Experimental methodology worth noting: (1) Long training at 160B tokens ensures results do not reflect spurious convergence differences; (2) globally reduced auxiliary loss is used as the baseline, ensuring fair comparison—improvements reported in many prior works vanish under this baseline.

Limitations & Future Work¶

Validation is limited to the ~2B total parameter scale; experiments at 10B+ parameters are absent.
The EMA mechanism assumes that the distribution of expert outputs changes smoothly—this assumption may not hold in very early training or under abrupt learning rate changes.
Default vectors are input-agnostic constants; more refined approximations (e.g., input-conditioned default vectors) may yield further improvements.
Effects on fine-tuning or downstream tasks are not evaluated; only pretraining benchmarks are assessed.
No direct comparison with DeepSeek's auxiliary-loss-free scheme within the same codebase.

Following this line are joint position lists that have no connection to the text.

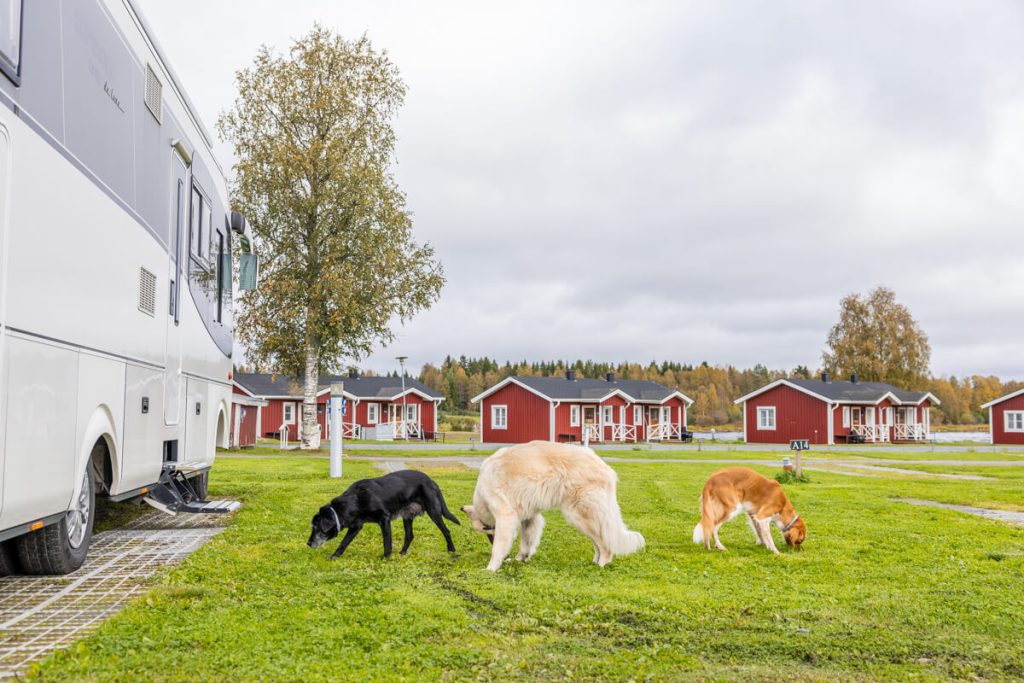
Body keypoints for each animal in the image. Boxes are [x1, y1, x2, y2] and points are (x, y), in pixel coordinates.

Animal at [305, 471, 462, 561]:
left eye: (316, 528)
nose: (308, 543)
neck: (355, 500)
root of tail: (431, 480)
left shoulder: (384, 519)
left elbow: (387, 542)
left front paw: (385, 558)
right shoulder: (356, 527)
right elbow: (343, 543)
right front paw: (334, 556)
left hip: (433, 511)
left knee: (446, 531)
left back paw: (451, 550)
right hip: (407, 515)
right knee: (409, 535)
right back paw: (402, 553)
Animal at [462, 440, 643, 569]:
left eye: (488, 530)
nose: (490, 538)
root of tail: (606, 468)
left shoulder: (505, 514)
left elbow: (499, 547)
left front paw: (491, 568)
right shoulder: (530, 517)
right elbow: (527, 541)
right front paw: (520, 559)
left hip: (580, 515)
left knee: (605, 545)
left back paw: (602, 564)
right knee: (599, 542)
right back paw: (595, 562)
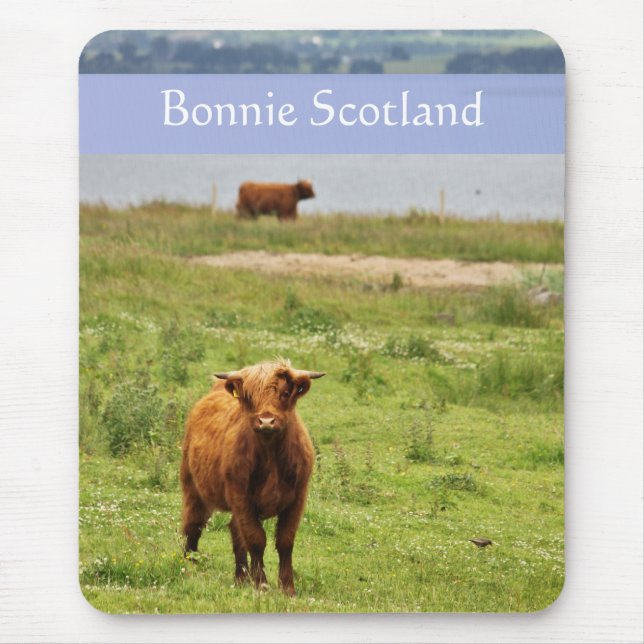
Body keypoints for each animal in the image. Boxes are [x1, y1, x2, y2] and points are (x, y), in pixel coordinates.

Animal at [180, 359, 325, 596]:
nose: (266, 421)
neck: (271, 455)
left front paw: (287, 588)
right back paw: (189, 566)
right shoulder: (241, 496)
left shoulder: (298, 497)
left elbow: (285, 540)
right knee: (192, 525)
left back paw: (240, 578)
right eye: (249, 396)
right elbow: (255, 538)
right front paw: (261, 585)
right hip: (193, 487)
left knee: (233, 530)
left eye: (285, 393)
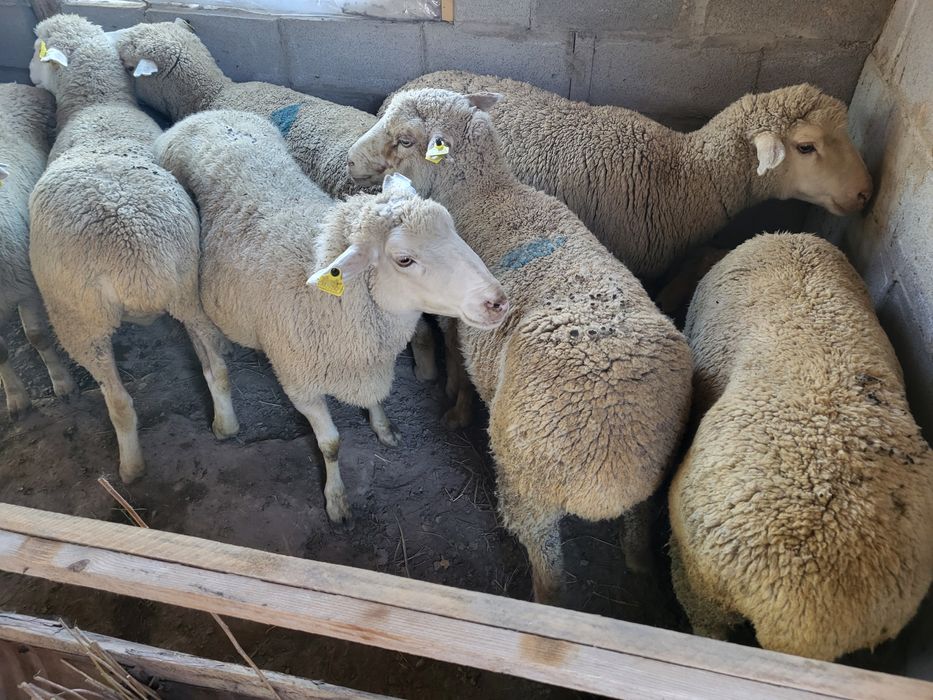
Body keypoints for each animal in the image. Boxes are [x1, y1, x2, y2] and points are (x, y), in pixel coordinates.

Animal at [28, 14, 238, 483]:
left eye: (37, 49)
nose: (30, 77)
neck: (98, 104)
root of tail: (134, 260)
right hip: (188, 287)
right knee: (216, 365)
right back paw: (226, 425)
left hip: (79, 317)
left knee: (120, 402)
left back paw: (130, 468)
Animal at [154, 109, 508, 523]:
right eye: (404, 259)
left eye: (452, 228)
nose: (497, 301)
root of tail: (202, 116)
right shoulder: (299, 384)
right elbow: (331, 444)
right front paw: (336, 500)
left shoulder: (365, 361)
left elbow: (375, 400)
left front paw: (383, 428)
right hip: (188, 289)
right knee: (211, 362)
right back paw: (225, 420)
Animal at [348, 89, 694, 601]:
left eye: (405, 139)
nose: (351, 161)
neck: (487, 193)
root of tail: (615, 451)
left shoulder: (457, 318)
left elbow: (458, 363)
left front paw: (455, 409)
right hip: (650, 474)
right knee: (636, 525)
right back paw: (640, 568)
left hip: (527, 480)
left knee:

vs. SparseMixer: SparseMixer estimates true router gradients via linear approximation, but the introduced noise causes it to lag behind TopK early in training, and it ultimately does not surpass Default MoE.
vs. ReMoE: ReMoE attempts to learn continuous routing weights but is highly unstable; it fails to converge in the authors' experimental setting.
vs. Loss-Free Balancing (DeepSeek): Under globally reduced auxiliary loss, it underperforms a well-tuned TopK baseline.
The Default MoE approach may serve as a reference for MoE training in DeepSeek-V3—any MoE model using TopK routing can incorporate EMA default vectors at near-zero cost.

Rating¶

Novelty: ⭐⭐⭐⭐ The idea of approximating missing expert outputs with EMA is simple and elegant, with clear theoretical analysis.
Experimental Thoroughness: ⭐⭐⭐⭐⭐ Long 160B-token training, comprehensive ablations (5 MoE configurations, learning rates, model scales), and detailed efficiency analysis.
Writing Quality: ⭐⭐⭐⭐ The narrative framing via gradient error analysis is logically coherent and well-illustrated.
Value: ⭐⭐⭐⭐ Practical improvements to MoE training, open-sourced code, and near-zero overhead make it highly adoptable.